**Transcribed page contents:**
========

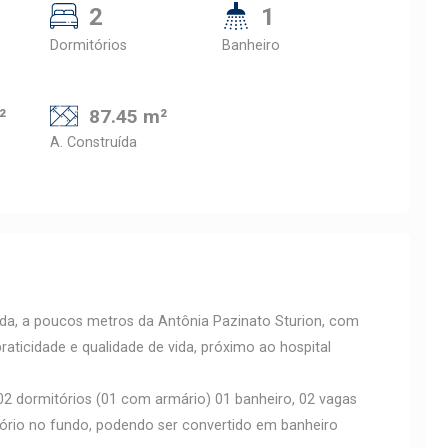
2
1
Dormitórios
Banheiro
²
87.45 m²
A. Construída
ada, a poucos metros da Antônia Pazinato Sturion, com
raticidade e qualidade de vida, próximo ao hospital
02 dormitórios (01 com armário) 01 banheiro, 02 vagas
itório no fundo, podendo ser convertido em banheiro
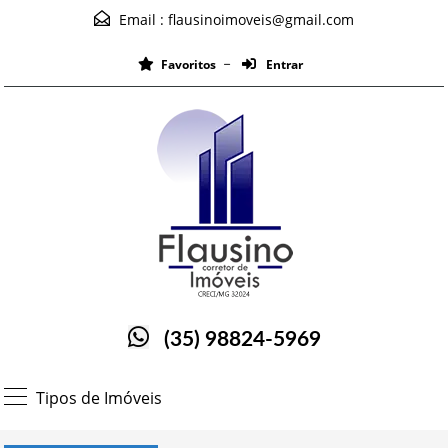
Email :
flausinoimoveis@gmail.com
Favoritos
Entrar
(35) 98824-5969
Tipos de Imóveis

========

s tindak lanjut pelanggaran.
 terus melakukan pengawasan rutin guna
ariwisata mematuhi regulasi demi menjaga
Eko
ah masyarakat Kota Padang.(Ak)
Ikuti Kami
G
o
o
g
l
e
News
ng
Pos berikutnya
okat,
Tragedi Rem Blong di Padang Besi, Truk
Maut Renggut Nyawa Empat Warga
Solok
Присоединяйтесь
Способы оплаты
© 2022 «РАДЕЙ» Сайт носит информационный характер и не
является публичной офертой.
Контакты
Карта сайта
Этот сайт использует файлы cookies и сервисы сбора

========

**EXERCISE REQUIREMENTS:**
Please copy the lines above from the line with "s tindak lanjut pelanggaran." up to and including the line with "Способы оплаты", exactly as written and with nothing else.

**ANSWER BELOW:**
s tindak lanjut pelanggaran.
 terus melakukan pengawasan rutin guna
ariwisata mematuhi regulasi demi menjaga
Eko
ah masyarakat Kota Padang.(Ak)
Ikuti Kami
G
o
o
g
l
e
News
ng
Pos berikutnya
okat,
Tragedi Rem Blong di Padang Besi, Truk
Maut Renggut Nyawa Empat Warga
Solok
Присоединяйтесь
Способы оплаты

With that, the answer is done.